Prabowo mengklaim hanya dia ketua partai yang selama ini berani bicara tentang pentingnya pasal 33 tersebut.
“Memang elite kita selama ini tidak pernah mau bicara Pasal 33. Coba jujur, saya tanya adakah ketua umum partai lain yang bicara pasal 33 UUD 1945? Membahas saja tidak mau,” kata Prabowo dalam Rakernas LDII di Pondok Pesantren Minhajurrosyidin, Jakarta, Kamis 11 November 2018, seperti dikutip dari cnnindonesia.com.
Prabowo memperhadapkan sistem ekonomi pada pasal 33 dengan apa yang disebutnya ‘ekonomi kebodohan’ atau the economics of stupidity. Ekonomi model ini, kata Prabowo, lebih parah daripada ekonomi neolib (neoliberal).
“Sangat jelas, ayat (1) perekonomian disusun berdasarkan asas kekeluargaan. Ayat (2), cabang produksi yang penting bagi negara dan yang menguasai hajat hidup orang banyak dikuasai oleh negara,” kata Prabowo pada November 2018 itu.
Seperti tafsir kebanyakan orang, pasal 33 itu berbicara tentang sistem ekonomi yang dikelola bersama dengan asas kekeluargaan dan kedaulatan negara atas sumber-sumber daya yang ada untuk kesejahteraan bersama.
Tapi prinsip ekonomi itu rupanya disangsikan bahwa ia benar-benar dipahami dan dijalani oleh Prabowo sebagai warga negara Indonesia. Dalam debat Capres Kedua 17 Februari malam lalu, lawannya Jokowi sempat menyinggung kepemilikan lahan Prabowo.
“Saya tahu Pak Prabowo memiliki lahan yang sangat luas di Kalimantan Timur 220 ribu hektare, juga di Aceh Tengah 120 ribu hektare. Saya hanya ingin menyampaikan,” kata Jokowi yakin.
Prabowo kena.
Gilirannya berbicara, Prabowo berkata, “Minta ijin tadi disinggung tentang tanah yang katanya saya kuasai ratusan ribu di beberapa tempat itu. Itu benar. Tapi itu adalah HGU. Itu adalah milik negara. Jadi setiap saat…Setiap saat negara bisa ambil kembali. Dan kalau untuk negara, saya rela untuk mengembalikan itu semua. Tapi, daripada jatuh ke orang asing, lebih baik saya yang kelola. Karena saya nasionalis dan patriotis.”
Tapi sebelumnya, Prabowo masih sempat menyebut lagi tentang pasal 33 UUD 1945 andalanya itu.

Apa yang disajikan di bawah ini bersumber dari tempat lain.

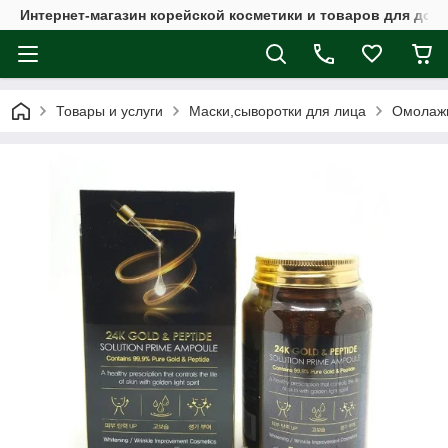
Интернет-магазин корейской косметики и товаров для дом
Товары и услуги
Маски,сыворотки для лица
Омолажи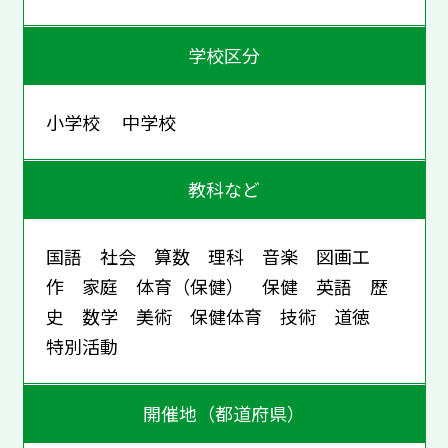
学校区分
小学校 中学校
教科など
国語 社会 算数 理科 音楽 図画工
作 家庭 体育（保健） 保健 英語 歴
史 数学 美術 保健体育 技術 道徳
特別活動
開催地（都道府県）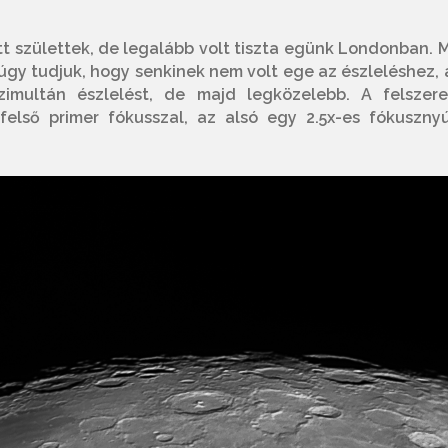
att születtek, de legalább volt tiszta egünk Londonban. M
úgy tudjuk, hogy senkinek nem volt ege az észleléshez, 
zimultán észlelést, de majd legközelebb. A felszere
felső primer fókusszal, az alsó egy 2.5x-es fókusznyú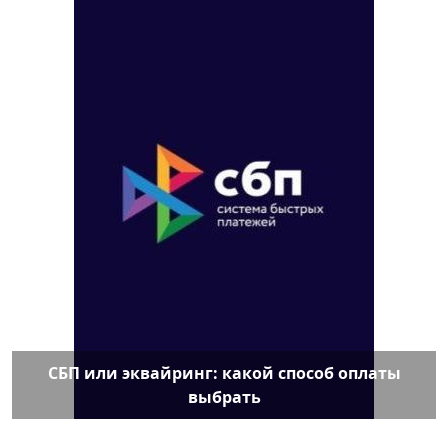
СБП или эквайринг: какой способ оплаты
выбрать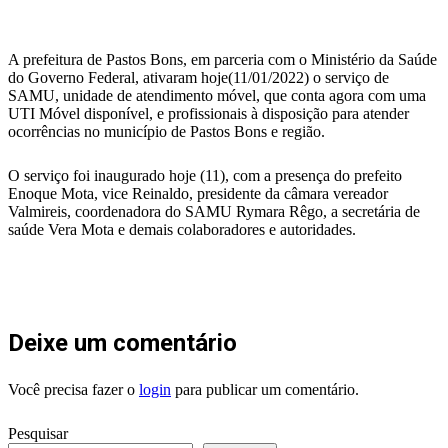
WhatsApp
A prefeitura de Pastos Bons, em parceria com o Ministério da Saúde
do Governo Federal, ativaram hoje(11/01/2022) o serviço de
SAMU, unidade de atendimento móvel, que conta agora com uma
UTI Móvel disponível, e profissionais à disposição para atender
ocorrências no município de Pastos Bons e região.
O serviço foi inaugurado hoje (11), com a presença do prefeito
Enoque Mota, vice Reinaldo, presidente da câmara vereador
Valmireis, coordenadora do SAMU Rymara Rêgo, a secretária de
saúde Vera Mota e demais colaboradores e autoridades.
Deixe um comentário
Você precisa fazer o
login
para publicar um comentário.
Pesquisar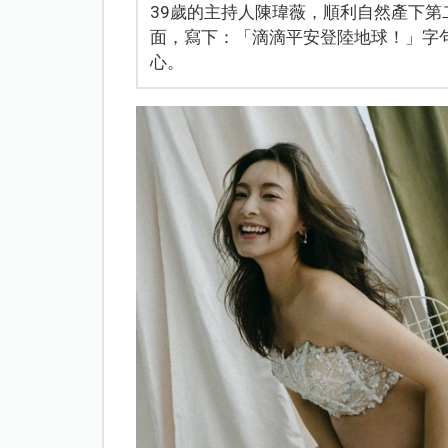
39歲的主持人陳瑋薇，順利自然產下
面，寫下：「滴滴平安登陸地球！」字
心。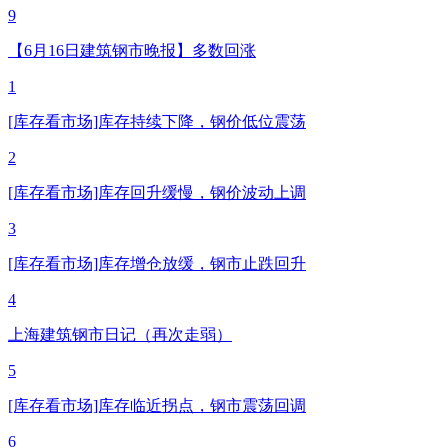
9
【6月16日建筑钢市晚报】多数回涨
1
[库存看市场]库存持续下降，钢价低位震荡
2
[库存看市场]库存回升缓慢，钢价波动上调
3
[库存看市场]库存增仓放缓，钢市止跌回升
4
上海建筑钢市日记（再次走弱）
5
[库存看市场]库存临近拐点，钢市震荡回调
6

Semua seolah menjadi terbalik. Prabowo mengakui adanya kepemilikan lahan seperti yang disinggung Jokowi. Tapi dia masih saja sempat bicara tentang pasal 33 yang pada ayat keduanya disebutkan, “Bumi dan air dan kekayaan alam yang terkandung di dalamnya dikuasai oleh negara dan dipergunakan untuk sebesar-besar kemakmuran rakyat.”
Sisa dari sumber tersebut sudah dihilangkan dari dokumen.